-- Opening Marker --

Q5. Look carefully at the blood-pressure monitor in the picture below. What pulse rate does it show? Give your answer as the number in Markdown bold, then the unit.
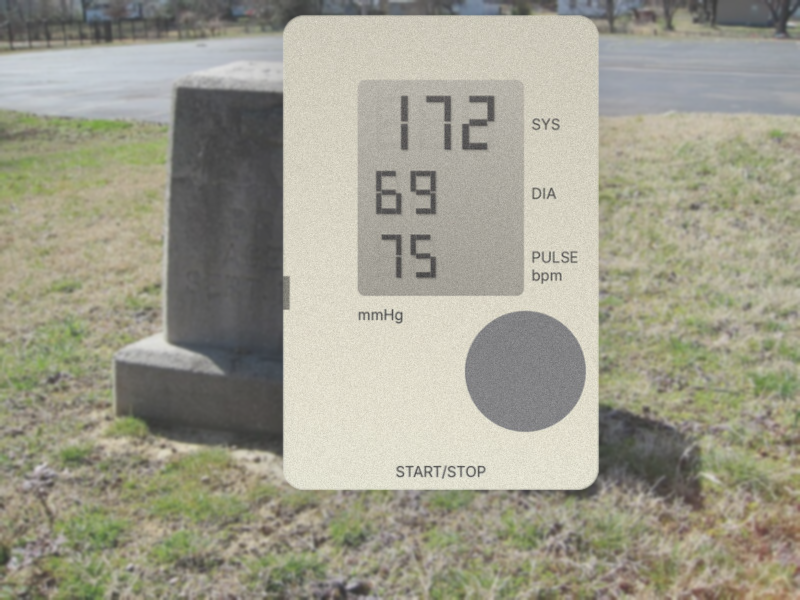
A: **75** bpm
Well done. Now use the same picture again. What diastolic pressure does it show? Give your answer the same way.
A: **69** mmHg
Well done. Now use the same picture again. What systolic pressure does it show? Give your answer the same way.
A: **172** mmHg
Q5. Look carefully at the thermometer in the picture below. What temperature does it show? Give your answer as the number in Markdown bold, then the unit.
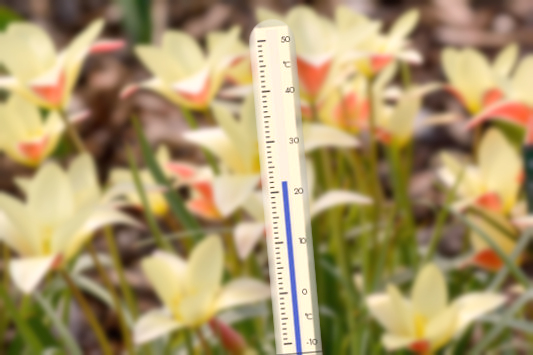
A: **22** °C
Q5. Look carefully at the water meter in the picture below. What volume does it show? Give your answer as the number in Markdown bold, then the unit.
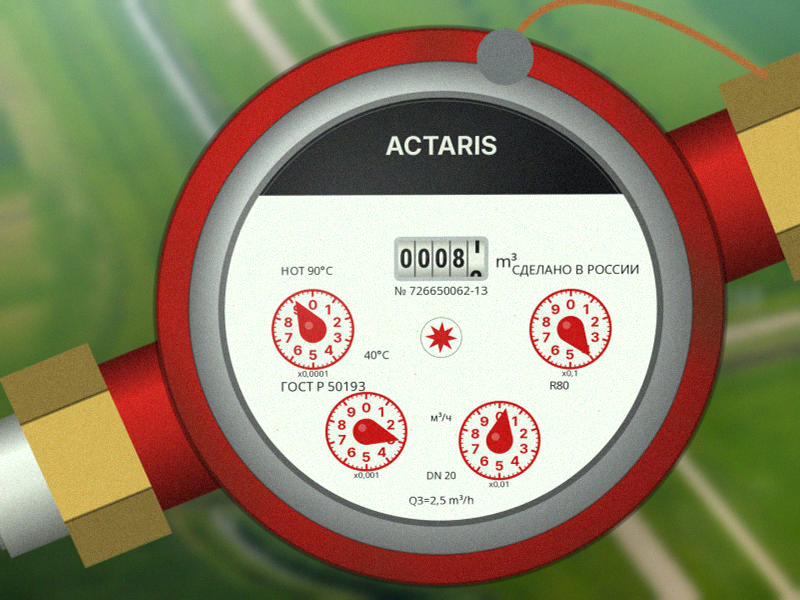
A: **81.4029** m³
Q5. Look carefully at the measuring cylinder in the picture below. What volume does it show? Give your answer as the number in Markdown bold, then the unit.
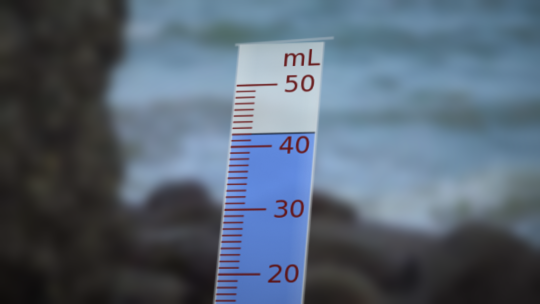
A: **42** mL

-- Closing Marker --

Aim of the exercise - Update the entries above by changing "Look carefully at" to "Examine" wherever it appears, keeping everything else the same and leaving out the picture lines.

Exercise response -
Q5. Examine the blood-pressure monitor in the picture below. What pulse rate does it show? Give your answer as the number in Markdown bold, then the unit.
A: **75** bpm
Well done. Now use the same picture again. What diastolic pressure does it show? Give your answer the same way.
A: **69** mmHg
Well done. Now use the same picture again. What systolic pressure does it show? Give your answer the same way.
A: **172** mmHg
Q5. Examine the thermometer in the picture below. What temperature does it show? Give your answer as the number in Markdown bold, then the unit.
A: **22** °C
Q5. Examine the water meter in the picture below. What volume does it show? Give your answer as the number in Markdown bold, then the unit.
A: **81.4029** m³
Q5. Examine the measuring cylinder in the picture below. What volume does it show? Give your answer as the number in Markdown bold, then the unit.
A: **42** mL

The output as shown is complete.